Detroit’s College for Creative Studies Hustles to Attract Accessories and Fashion Students


For thousands of design-minded students, Detroit might not be the obvious choice for school, but the little-known College for Creative Studies aims to change that perspective for aspiring designers and brands alike.

After introducing an accessories department in 2015 and adding apparel design in 2021, the school is submitting a fashion business management program for 2026 accreditation. To try to attract more applicants and brand partners, Aki Choklat, the school’s Linda Dresner endowed chair in fashion design, visited New York City last month. There was also a biannual board meeting, which is held once a year in New York City, to accommodate the major labels that participate.
··········
**Requests**
1) In the article about Detroit's College for Creative Studies, restate the part between "For thousands of" and "and brands alike.", inclusive, swapping "aspiring designers" for "emerging designers".
2) Carry the article about Detroit's College for Creative Studies forward from its last sentence.

**Dataset records**
··········
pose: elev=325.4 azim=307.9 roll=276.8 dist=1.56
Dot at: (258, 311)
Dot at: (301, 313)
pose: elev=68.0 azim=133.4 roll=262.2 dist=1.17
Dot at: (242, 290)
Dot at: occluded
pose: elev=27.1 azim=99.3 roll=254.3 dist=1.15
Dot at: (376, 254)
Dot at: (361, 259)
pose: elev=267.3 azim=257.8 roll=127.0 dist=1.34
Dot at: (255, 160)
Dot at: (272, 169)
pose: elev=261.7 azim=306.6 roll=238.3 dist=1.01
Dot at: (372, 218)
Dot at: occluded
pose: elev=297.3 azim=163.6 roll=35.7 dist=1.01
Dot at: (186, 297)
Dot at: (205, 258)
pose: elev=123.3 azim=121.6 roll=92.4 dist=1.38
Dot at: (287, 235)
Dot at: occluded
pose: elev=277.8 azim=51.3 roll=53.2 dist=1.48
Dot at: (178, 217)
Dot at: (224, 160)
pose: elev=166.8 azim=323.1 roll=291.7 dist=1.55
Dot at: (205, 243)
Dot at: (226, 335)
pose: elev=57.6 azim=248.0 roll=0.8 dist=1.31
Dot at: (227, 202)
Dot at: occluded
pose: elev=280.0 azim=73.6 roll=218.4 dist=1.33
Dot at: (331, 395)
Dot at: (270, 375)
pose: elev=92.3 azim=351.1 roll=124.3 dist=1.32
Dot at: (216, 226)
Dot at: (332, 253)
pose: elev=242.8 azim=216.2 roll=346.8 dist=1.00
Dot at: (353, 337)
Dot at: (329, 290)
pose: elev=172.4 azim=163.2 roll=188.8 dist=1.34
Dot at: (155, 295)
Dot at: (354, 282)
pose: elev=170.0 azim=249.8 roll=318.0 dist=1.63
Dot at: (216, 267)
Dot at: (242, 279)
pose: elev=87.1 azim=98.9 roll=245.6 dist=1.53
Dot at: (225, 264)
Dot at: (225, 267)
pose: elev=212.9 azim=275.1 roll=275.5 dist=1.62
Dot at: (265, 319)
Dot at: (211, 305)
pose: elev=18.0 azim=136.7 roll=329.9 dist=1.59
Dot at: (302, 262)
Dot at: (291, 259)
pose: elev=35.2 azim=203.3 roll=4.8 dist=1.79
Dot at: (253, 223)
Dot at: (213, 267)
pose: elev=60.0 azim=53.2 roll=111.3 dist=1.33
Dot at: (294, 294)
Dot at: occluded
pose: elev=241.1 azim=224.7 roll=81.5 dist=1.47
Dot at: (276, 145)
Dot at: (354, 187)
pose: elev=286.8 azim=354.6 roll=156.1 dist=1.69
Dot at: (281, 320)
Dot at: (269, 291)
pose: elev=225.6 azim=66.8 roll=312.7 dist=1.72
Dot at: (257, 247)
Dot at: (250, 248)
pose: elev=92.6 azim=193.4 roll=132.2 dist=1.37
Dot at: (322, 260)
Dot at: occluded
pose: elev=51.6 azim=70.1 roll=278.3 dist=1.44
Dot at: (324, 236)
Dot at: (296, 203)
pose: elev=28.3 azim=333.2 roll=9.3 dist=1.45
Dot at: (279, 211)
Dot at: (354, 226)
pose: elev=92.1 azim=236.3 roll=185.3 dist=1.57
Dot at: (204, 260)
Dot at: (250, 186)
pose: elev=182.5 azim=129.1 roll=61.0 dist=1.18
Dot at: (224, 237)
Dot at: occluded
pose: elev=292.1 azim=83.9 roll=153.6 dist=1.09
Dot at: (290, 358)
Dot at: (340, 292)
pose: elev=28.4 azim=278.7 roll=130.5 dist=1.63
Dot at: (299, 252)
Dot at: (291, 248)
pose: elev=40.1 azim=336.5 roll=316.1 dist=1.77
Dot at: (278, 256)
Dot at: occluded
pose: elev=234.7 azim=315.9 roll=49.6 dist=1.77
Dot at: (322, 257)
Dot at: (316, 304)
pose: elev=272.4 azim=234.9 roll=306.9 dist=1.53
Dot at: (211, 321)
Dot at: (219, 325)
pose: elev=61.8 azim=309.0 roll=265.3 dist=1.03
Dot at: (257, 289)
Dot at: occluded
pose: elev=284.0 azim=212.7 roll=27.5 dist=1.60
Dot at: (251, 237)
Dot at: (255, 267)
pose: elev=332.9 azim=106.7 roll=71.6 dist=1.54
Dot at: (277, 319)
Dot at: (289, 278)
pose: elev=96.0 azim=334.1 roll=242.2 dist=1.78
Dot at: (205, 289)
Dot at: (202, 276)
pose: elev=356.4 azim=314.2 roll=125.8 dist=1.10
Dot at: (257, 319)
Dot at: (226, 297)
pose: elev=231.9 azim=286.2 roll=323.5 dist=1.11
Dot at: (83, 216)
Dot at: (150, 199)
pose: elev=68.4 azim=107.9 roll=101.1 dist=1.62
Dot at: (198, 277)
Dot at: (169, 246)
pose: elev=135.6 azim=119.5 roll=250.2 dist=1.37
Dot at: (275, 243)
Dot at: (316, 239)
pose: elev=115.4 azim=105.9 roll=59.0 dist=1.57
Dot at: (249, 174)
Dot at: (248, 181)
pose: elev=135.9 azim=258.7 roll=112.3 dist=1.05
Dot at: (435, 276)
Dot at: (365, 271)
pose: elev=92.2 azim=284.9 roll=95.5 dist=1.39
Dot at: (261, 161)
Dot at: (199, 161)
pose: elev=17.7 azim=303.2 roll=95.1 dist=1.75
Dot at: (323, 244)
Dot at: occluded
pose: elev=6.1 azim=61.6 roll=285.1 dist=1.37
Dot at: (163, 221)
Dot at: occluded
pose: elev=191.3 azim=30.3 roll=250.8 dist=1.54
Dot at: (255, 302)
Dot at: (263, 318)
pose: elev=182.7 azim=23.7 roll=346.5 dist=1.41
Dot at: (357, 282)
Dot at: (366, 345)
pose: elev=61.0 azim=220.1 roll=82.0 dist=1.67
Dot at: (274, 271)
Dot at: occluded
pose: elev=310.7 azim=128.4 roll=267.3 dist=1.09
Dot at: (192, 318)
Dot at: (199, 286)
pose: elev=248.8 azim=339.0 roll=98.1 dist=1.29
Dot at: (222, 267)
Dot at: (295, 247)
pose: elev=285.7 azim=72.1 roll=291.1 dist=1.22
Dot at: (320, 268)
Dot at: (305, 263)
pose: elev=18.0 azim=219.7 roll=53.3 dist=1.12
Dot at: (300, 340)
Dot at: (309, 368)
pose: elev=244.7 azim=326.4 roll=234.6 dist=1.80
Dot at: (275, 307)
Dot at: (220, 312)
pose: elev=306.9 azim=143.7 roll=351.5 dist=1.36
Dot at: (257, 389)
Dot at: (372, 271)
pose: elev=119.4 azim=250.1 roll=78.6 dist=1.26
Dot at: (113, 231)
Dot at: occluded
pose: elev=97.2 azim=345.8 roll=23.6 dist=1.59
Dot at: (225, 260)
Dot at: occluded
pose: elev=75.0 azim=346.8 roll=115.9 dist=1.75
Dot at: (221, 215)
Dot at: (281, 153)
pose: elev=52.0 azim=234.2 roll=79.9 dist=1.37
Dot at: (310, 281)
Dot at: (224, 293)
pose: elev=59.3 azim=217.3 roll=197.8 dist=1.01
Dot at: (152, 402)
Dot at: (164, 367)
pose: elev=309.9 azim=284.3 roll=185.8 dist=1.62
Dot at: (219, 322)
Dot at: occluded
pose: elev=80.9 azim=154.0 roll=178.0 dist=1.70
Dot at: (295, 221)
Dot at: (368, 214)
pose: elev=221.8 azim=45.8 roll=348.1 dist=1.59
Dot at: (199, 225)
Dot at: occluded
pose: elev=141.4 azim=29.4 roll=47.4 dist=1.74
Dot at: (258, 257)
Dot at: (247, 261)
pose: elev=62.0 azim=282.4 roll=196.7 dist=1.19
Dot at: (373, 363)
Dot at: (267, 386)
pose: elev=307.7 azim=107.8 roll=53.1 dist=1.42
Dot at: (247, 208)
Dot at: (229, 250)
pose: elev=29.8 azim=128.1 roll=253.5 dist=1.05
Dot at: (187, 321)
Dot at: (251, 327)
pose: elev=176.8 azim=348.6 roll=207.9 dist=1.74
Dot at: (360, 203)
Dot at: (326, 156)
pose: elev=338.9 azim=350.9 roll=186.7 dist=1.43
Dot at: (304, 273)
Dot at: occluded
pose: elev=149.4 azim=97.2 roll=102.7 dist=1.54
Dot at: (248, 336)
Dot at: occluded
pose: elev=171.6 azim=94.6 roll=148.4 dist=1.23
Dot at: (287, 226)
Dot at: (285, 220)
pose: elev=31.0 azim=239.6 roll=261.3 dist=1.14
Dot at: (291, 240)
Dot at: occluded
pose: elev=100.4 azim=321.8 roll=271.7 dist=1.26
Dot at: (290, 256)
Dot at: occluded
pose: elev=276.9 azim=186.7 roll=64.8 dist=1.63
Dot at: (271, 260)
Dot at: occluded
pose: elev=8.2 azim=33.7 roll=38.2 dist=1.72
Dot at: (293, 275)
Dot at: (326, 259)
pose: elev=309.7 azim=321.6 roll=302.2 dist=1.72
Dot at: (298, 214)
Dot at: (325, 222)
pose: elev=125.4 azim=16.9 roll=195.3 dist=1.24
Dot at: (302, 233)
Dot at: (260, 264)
··········
**Task-by-task results**
1)
For thousands of design-minded students, Detroit might not be the obvious choice for school, but the little-known College for Creative Studies aims to change that perspective for emerging designers and brands alike.

2)
As of January, Choklat will teach a college-credited accessories class for about 20 students at the High School of Fashion Industries in New York City. The initiative will give CCS a foothold in New York, but it is also being done “in kind” to support the students on their career path — many of whom live below the poverty level. “If they choose to study with us, great. If they choose to go somewhere else, it’s also OK,” Choklat said. “I’m doing this for my industry because nobody wants to study footwear any more. Something has happened and we need to not let it die. I’m on a mission to push a footwear and handbag agenda,” he said.

As an accessories and footwear designer, who sells a namesake label and custom designs, the Finnish-born executive said there is a dearth of talent Stateside in that area. As Detroit’s resurgence continues, CCS aims to widen the fashion base. Aside from being the only U.S. city among 40 locales that is designated as a UNESCO City of Design, “Detroit is amazing. It’s huge, and there’s so much opportunity. It feels like everything is possible,” he said. “I used to live in Williamsburg in the early 1990s. Now I don’t recognize it. I mean there’s an Hermès [store] there, right? There wasn’t an ATM machine when I lived there.”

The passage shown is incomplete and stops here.